§ **Text shown**:
++++++++++

Humble YOLO implementation in Keras

This article talks about details of implementations of the YOLO algorithm with Keras. I’m not talking about the exact YOLO implementation, but rather of how we come to YOLO from ML principles. We’ll stay close to the YOLO v1 implementation.

YOLO is a deep learning model that can predict object classes and location. It belongs to the group of classifications algorithm. Compared to other methods it is simple, fast, and robust. YOLO is simple because it is a regressional model only, which means that it only use deep learning to directly predict results. It is fast, thanks for its single pass model. It is robust, because it use the whole context of the image to do a prediction, so it is less sensible to patterns inside a subpart of the image.

The plan

YOLO being a deep learning model, we will first need a set of labeled of images to train our network. From my own experience, I felt that it’s often problematic how to get good data at the beginning. We’ll examine different ways to obtain one.

Next we’ll dig more into the YOLO architecture. The most important thing we need to learn is how YOLO encode it’s predictions. The encoding of the data is key to the understanding the model. Then, we need to evaluate the confidence of the predicted boxes.

Finally we’ll see how to practically combine all the above into the final loss function with Keras. The final code is available on my github. The implementation is done with the minimum of code for better comprehension. I’ll also discuss the code at the end of that article.

Creating a good dataset

A good dataset determine how well a network will learn. If the dataset ignore some object, the network will learn to ignore them as well. A good dataset for YOLO is one that has accurate bounding boxes for all objects that appear. I had an extra constraint of processing power as I only train model on CPU alone. I don’t recommend it, but it’s still a doable task if you can accepts some concession with your datasets.

The usual options to get a dataset are : downloading one, building one, generating one. Let’s take a tour of them.

++++++++++

§ **Supplied material**:

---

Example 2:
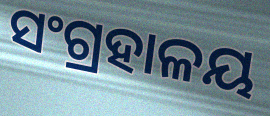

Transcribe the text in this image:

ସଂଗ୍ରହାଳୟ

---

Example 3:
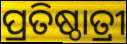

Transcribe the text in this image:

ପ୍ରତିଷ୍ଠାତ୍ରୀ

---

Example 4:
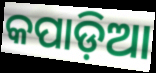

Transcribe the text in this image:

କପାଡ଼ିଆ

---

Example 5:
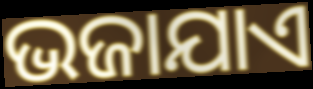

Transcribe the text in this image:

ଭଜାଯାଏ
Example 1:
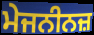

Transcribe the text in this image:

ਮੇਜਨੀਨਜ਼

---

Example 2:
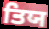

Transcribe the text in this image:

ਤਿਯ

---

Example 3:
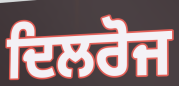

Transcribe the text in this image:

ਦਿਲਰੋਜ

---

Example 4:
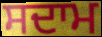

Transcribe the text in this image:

++++++++++

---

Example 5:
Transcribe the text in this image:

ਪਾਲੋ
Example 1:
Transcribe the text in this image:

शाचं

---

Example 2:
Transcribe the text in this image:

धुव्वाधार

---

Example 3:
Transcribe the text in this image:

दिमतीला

++++++++++

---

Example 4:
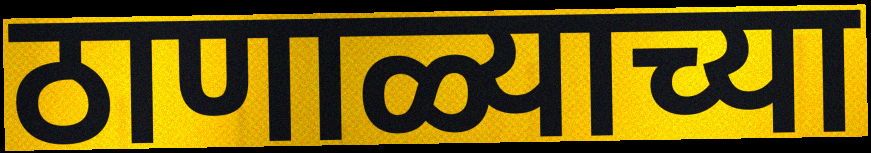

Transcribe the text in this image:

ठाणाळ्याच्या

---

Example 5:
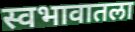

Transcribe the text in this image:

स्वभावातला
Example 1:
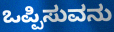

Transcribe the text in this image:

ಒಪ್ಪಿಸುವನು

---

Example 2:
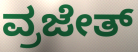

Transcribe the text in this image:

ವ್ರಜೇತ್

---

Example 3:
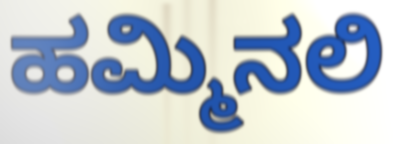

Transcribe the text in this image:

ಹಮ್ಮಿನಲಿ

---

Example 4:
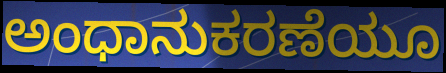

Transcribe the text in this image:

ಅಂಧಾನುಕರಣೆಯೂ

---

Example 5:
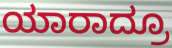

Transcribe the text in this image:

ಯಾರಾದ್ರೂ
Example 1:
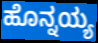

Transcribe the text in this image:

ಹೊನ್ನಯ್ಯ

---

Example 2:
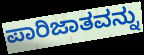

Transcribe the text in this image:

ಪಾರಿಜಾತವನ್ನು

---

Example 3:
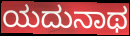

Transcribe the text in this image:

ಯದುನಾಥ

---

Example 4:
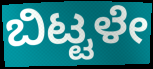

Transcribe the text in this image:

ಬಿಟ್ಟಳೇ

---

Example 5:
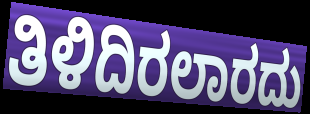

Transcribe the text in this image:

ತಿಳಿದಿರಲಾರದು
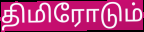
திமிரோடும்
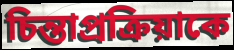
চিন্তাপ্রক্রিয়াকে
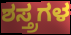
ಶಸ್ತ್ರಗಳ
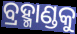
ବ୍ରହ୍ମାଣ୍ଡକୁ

++++++++++

§ **Required tasks**:
• a. Reproduce word for word the stretch of the YOLO article from "YOLO being a" through "of that article.".
• b. Continue the article on implementing YOLO in Keras, picking up after its last sentence.

§ **Answers to the exercise**:
• a.
YOLO being a deep learning model, we will first need a set of labeled of images to train our network. From my own experience, I felt that it’s often problematic how to get good data at the beginning. We’ll examine different ways to obtain one.

Next we’ll dig more into the YOLO architecture. The most important thing we need to learn is how YOLO encode it’s predictions. The encoding of the data is key to the understanding the model. Then, we need to evaluate the confidence of the predicted boxes.

Finally we’ll see how to practically combine all the above into the final loss function with Keras. The final code is available on my github. The implementation is done with the minimum of code for better comprehension. I’ll also discuss the code at the end of that article.

• b.
Downloading a dataset is the easiest option. Kaggle has a lot of them too. Google can help you locate one too. It’s the simplest way, but it’s not always possible to find a good dataset. They are often quite large (in Gigabytes ), so they are not suitable for little tests. With limited power, it’s possible to reprocess one by reducing image size.

The second possibility is to create one. It’s a rather long and manual process. Experienced people say you should aim to have at least 500 examples of objects for each class to train YOLO with good generalisation. More is better, but it’ll also take more time to train. Once you have collected images, you’ll need to label them. BBox-Label-Tool. LabelImg , Yolo Mark and CVAT are all software that can be used for labelling. It’s a time consuming solution, but the best one if you have unique data. Don’t rush it, the quality of the learning of the network depends of the quality of the dataset.

The third possibility, and the one I used here, is to generate a dataset programmatically. This solution certainly produce less realistic dataset, but it is still a good choice because you can control how complex your data can be : how many items, how dense, etc… I used the python object library for this. I generate images with the texts chat and rat randomly placed inside an image. As we are generating images, we write bounding boxes of objects in a text file named the same way as their image.

Images generated by the generator :

Data file generated by the generator : each cell predict class, one box and confidence of the presence.

; cell (0,0)
0 1 0 ; class of box (the type of the object )
14 22 18 10 ; bounding box of the object
1 ; confidence of an object here
; cell (1,0)
1 0 0
35 23 24 10
; cell (0,1)
0 0 1
16 48 32 32
; cell (1,1)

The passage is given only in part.